## Task item
Copy out exactly the lines beginning with the one that contains "photomicrograph shows no" and ending at the last line of the listing, skipping any pictures.

## Dataset section
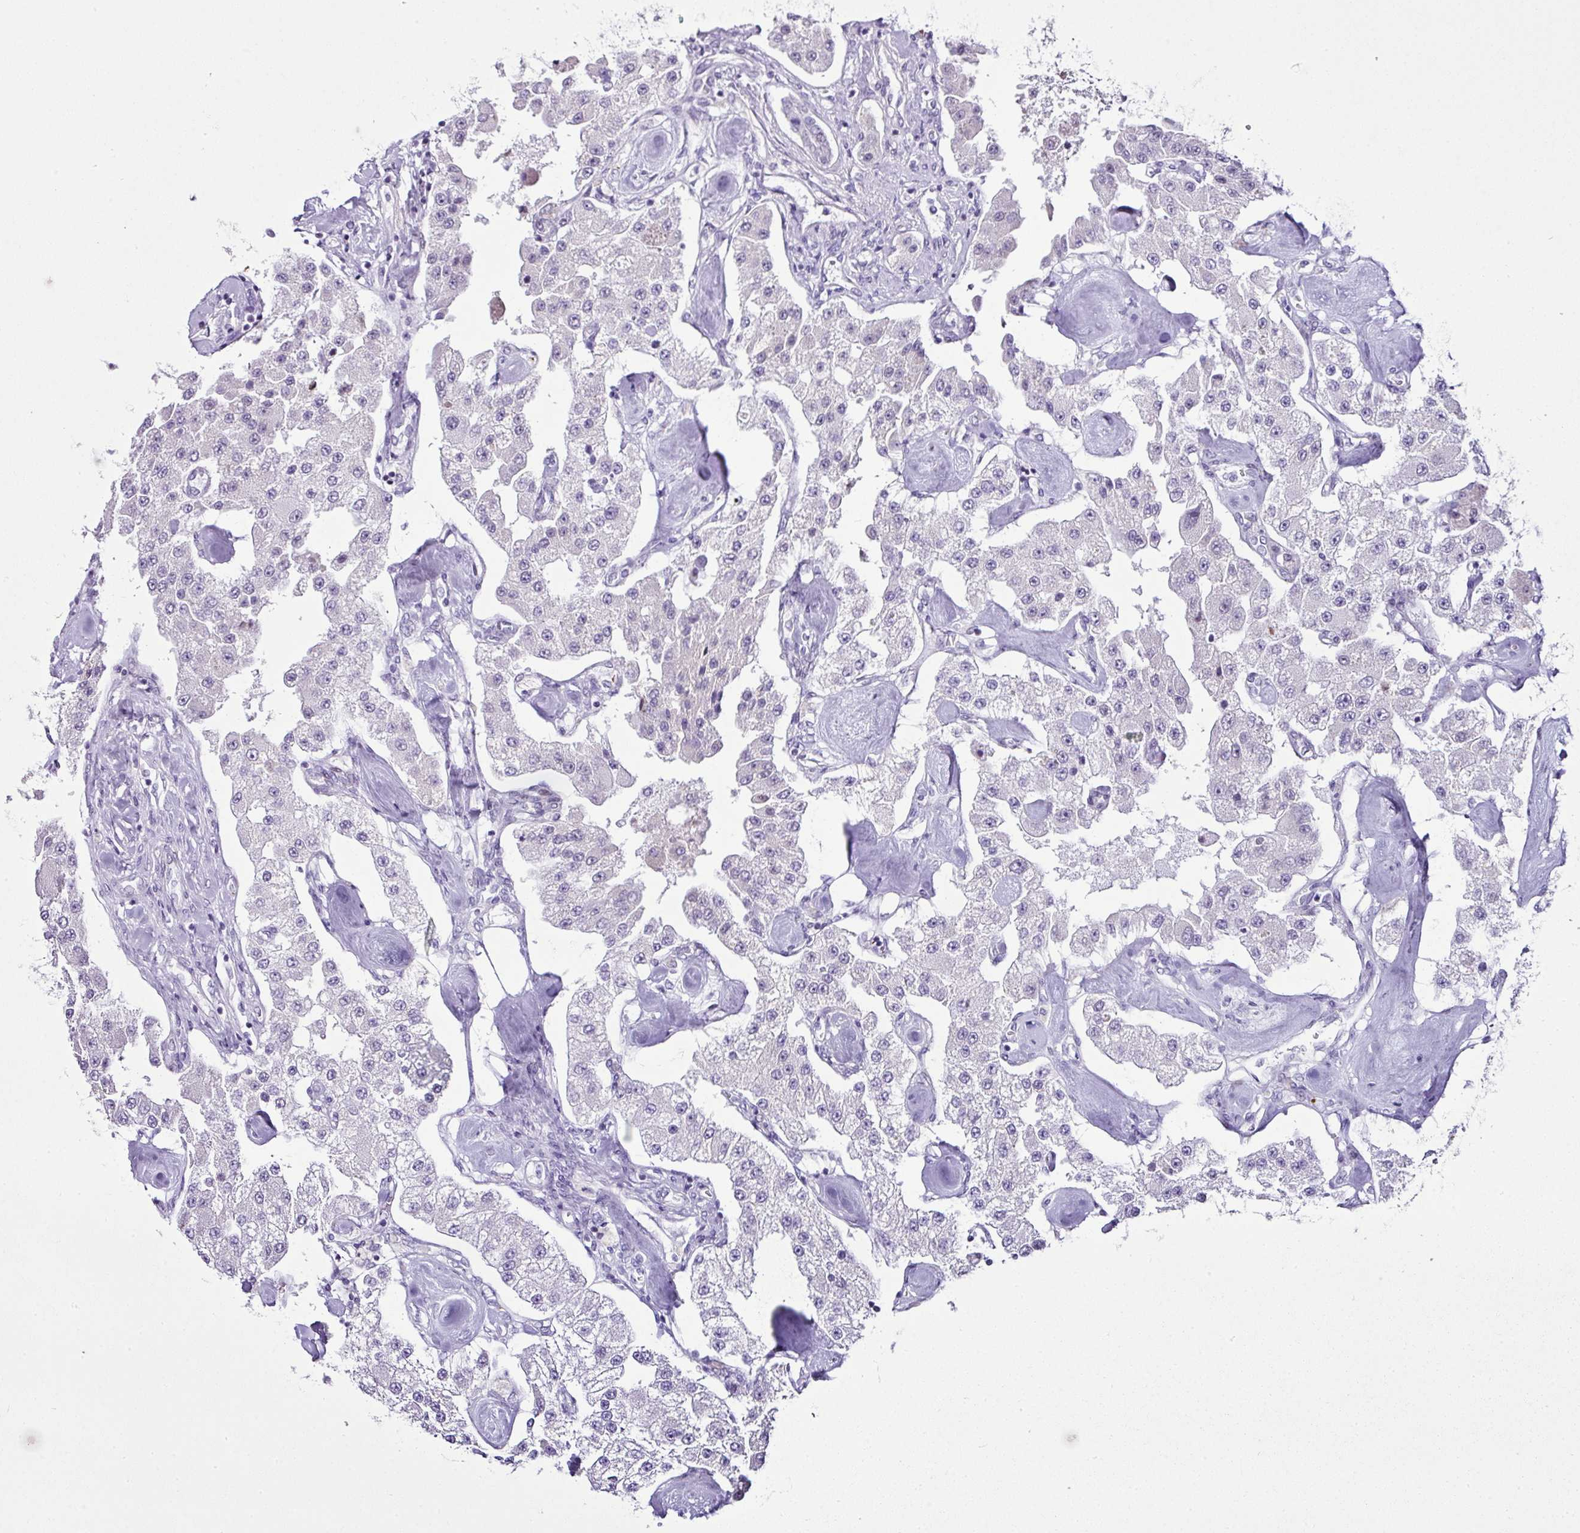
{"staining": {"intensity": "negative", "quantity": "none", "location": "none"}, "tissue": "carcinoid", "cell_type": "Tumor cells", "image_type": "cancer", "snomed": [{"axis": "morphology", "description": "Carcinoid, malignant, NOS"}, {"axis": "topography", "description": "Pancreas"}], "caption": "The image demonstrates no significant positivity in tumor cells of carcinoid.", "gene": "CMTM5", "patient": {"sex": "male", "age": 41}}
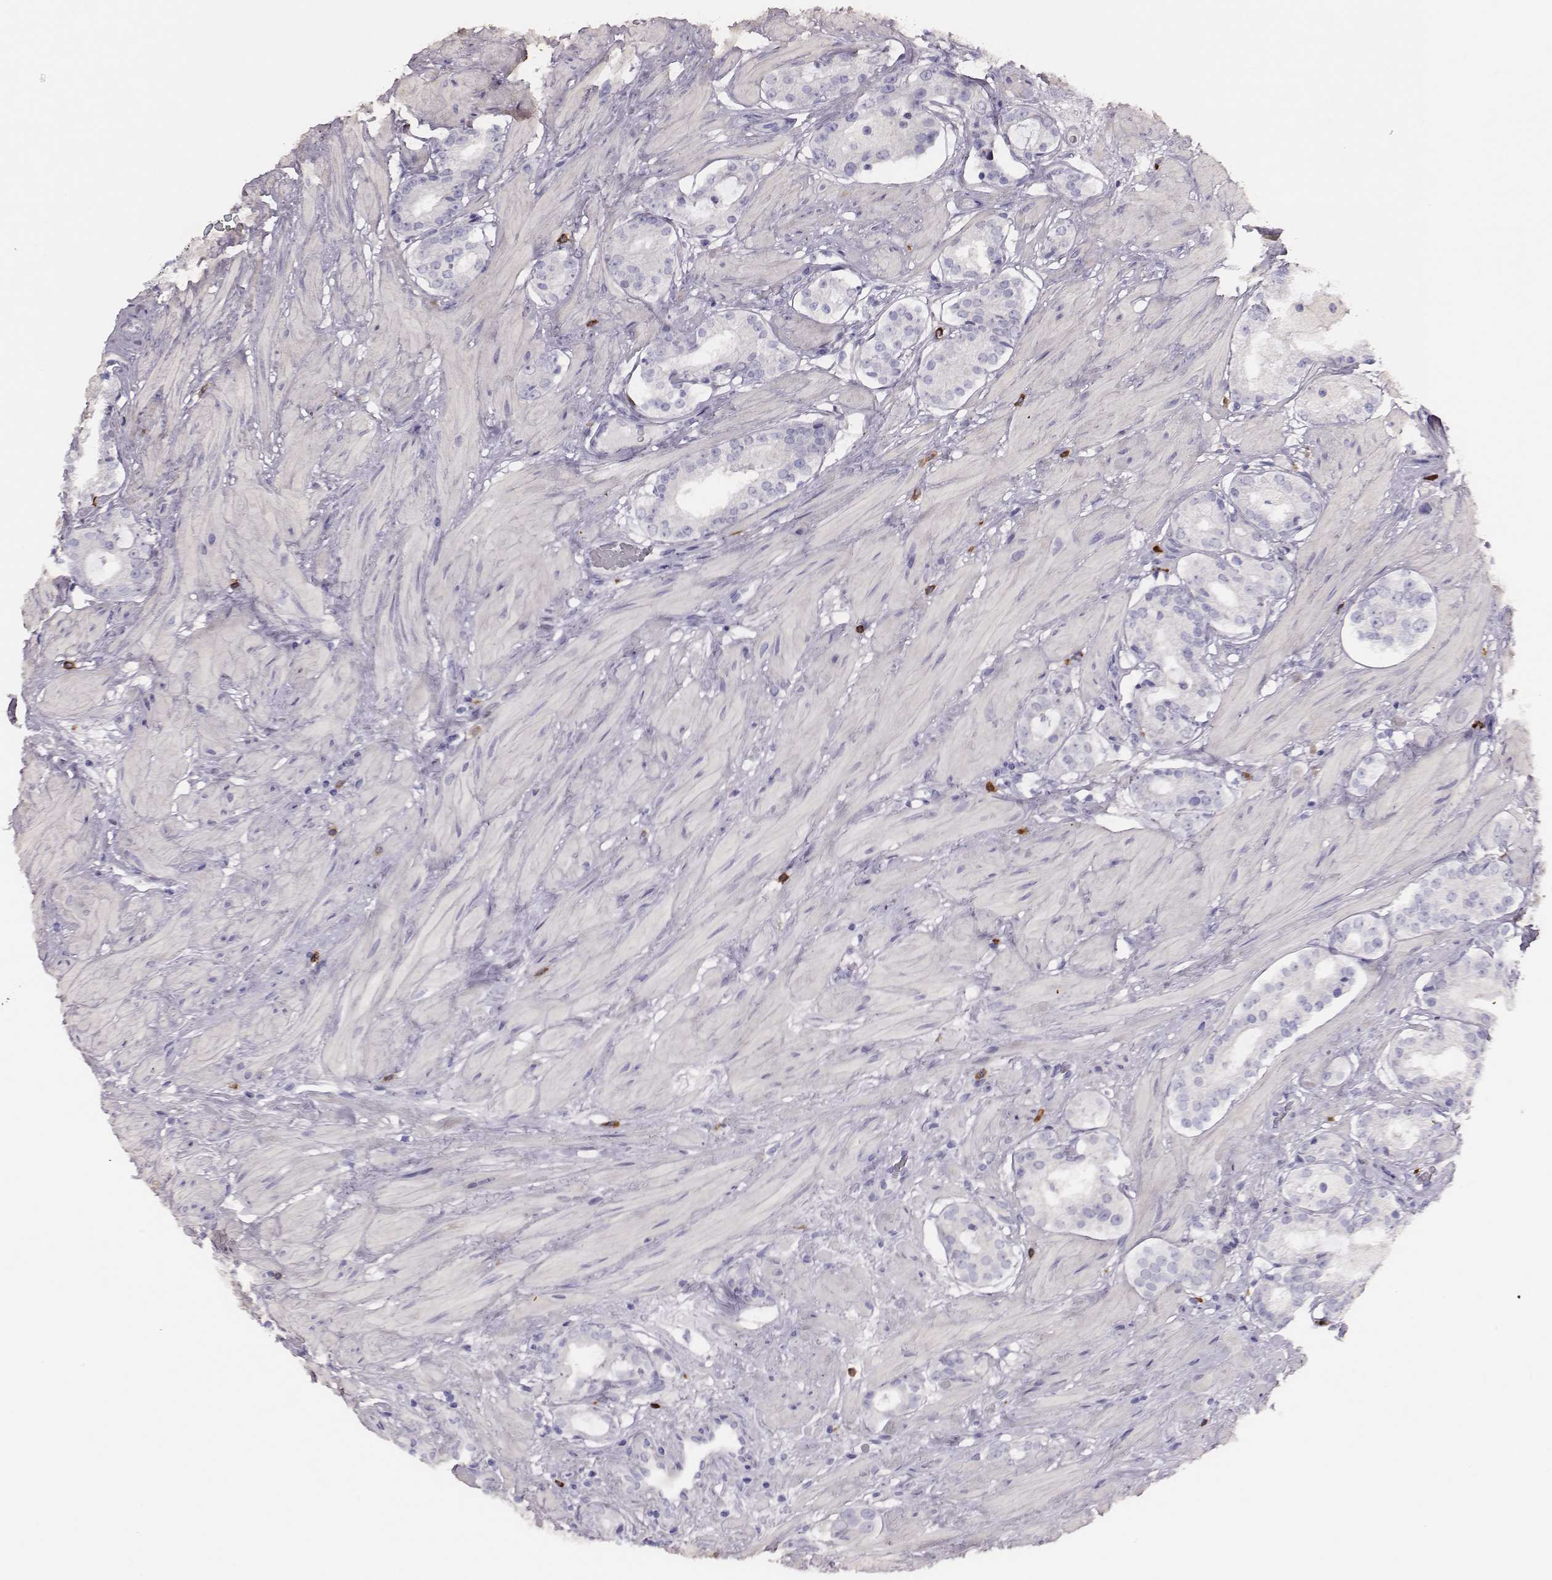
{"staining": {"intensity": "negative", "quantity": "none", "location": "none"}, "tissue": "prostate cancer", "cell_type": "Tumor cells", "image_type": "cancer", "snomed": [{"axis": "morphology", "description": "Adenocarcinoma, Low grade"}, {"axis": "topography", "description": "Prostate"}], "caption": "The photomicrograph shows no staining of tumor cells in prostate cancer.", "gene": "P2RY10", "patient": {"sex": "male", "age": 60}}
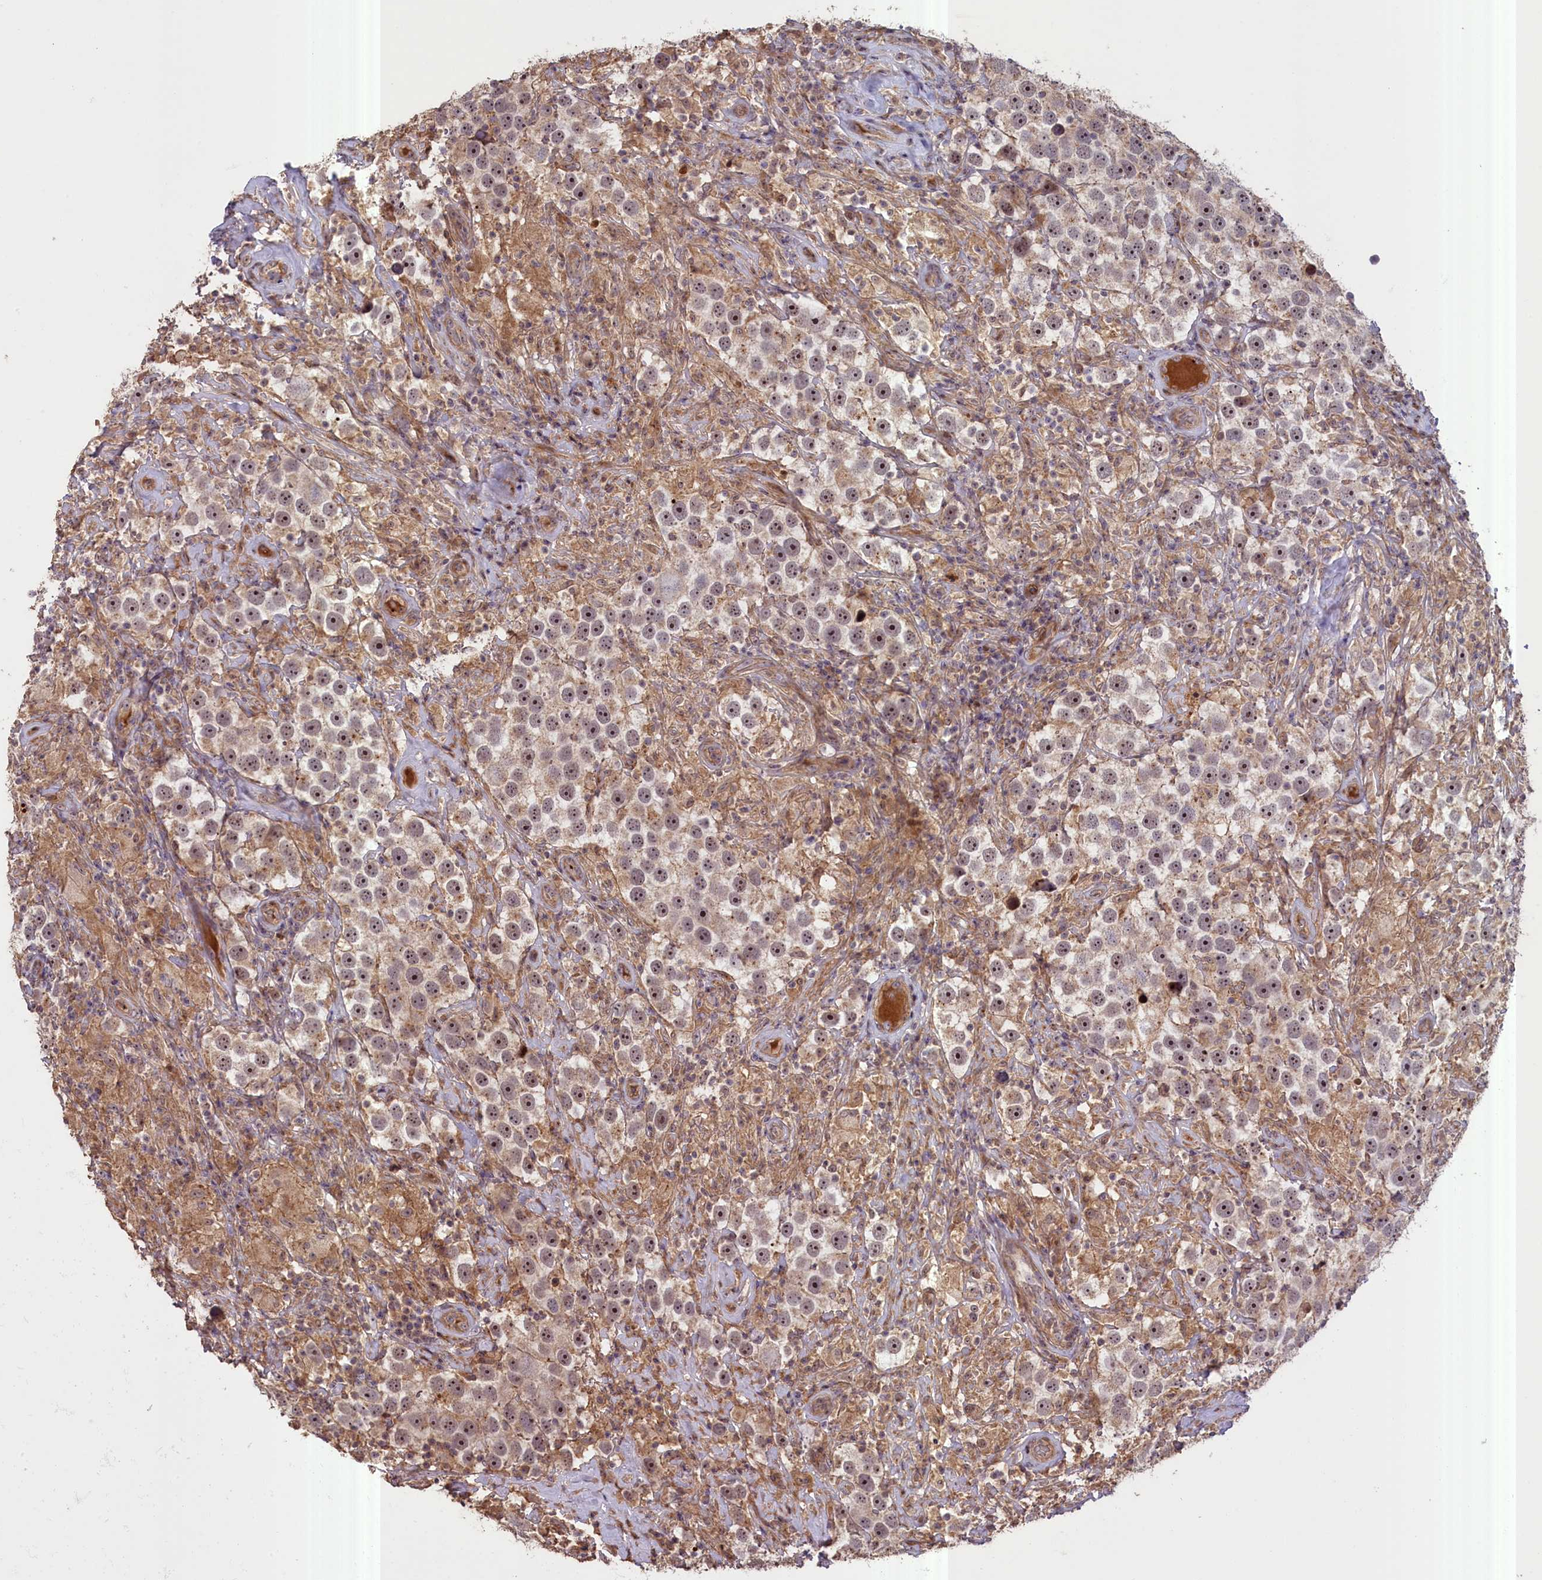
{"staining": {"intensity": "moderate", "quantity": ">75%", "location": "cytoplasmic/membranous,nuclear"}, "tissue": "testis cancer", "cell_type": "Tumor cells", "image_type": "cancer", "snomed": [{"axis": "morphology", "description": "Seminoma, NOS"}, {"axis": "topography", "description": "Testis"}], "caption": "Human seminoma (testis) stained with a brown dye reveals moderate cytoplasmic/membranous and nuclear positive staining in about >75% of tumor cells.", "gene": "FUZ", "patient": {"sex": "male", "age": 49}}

## Written response
{"staining": {"intensity": "negative", "quantity": "none", "location": "none"}, "tissue": "prostate cancer", "cell_type": "Tumor cells", "image_type": "cancer", "snomed": [{"axis": "morphology", "description": "Adenocarcinoma, Low grade"}, {"axis": "topography", "description": "Prostate"}], "caption": "The photomicrograph shows no staining of tumor cells in prostate cancer.", "gene": "P2RY10", "patient": {"sex": "male", "age": 60}}
{"staining": {"intensity": "moderate", "quantity": ">75%", "location": "cytoplasmic/membranous,nuclear"}, "tissue": "testis cancer", "cell_type": "Tumor cells", "image_type": "cancer", "snomed": [{"axis": "morphology", "description": "Seminoma, NOS"}, {"axis": "topography", "description": "Testis"}], "caption": "Human seminoma (testis) stained with a brown dye reveals moderate cytoplasmic/membranous and nuclear positive staining in about >75% of tumor cells.", "gene": "FUZ", "patient": {"sex": "male", "age": 49}}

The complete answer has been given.